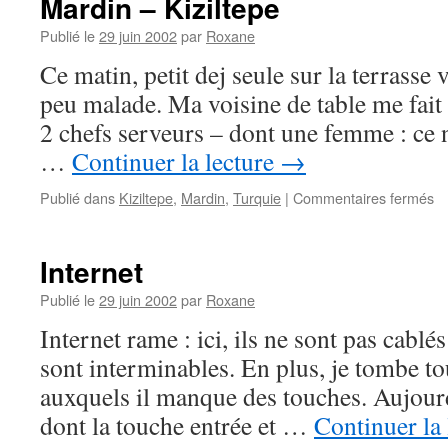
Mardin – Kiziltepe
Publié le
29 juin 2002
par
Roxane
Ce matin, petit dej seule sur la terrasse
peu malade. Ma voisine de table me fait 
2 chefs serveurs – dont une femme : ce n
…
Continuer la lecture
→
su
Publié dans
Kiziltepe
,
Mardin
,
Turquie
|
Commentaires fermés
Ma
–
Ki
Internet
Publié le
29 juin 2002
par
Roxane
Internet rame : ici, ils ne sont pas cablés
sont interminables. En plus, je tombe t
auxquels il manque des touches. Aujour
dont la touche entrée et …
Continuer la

* * *

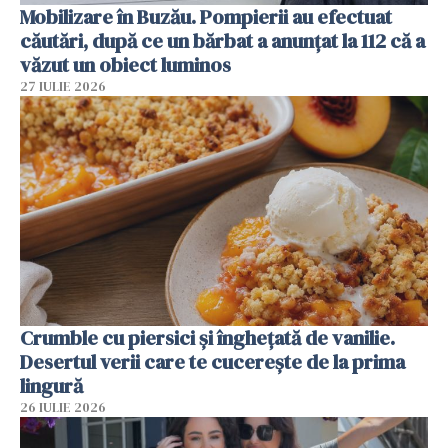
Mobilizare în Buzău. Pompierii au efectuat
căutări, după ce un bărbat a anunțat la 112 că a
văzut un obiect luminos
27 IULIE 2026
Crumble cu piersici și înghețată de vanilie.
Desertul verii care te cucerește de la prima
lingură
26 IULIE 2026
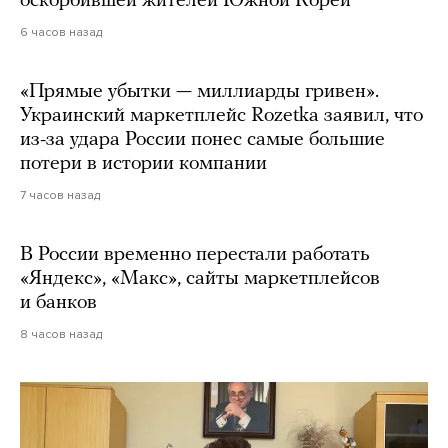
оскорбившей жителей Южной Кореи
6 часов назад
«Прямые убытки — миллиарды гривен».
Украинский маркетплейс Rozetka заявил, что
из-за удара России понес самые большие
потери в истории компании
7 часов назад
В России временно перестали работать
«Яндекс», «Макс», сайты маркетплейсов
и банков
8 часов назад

▸ **TASK DIRECTIONS**:
Look above for the line containing "26 IULIE 2026" and the line containing "8 часов назад", then reproduce both and everything between them exactly, pictures omitted.

▸ **REPLY**:
26 IULIE 2026
оскорбившей жителей Южной Кореи
6 часов назад
«Прямые убытки — миллиарды гривен».
Украинский маркетплейс Rozetka заявил, что
из-за удара России понес самые большие
потери в истории компании
7 часов назад
В России временно перестали работать
«Яндекс», «Макс», сайты маркетплейсов
и банков
8 часов назад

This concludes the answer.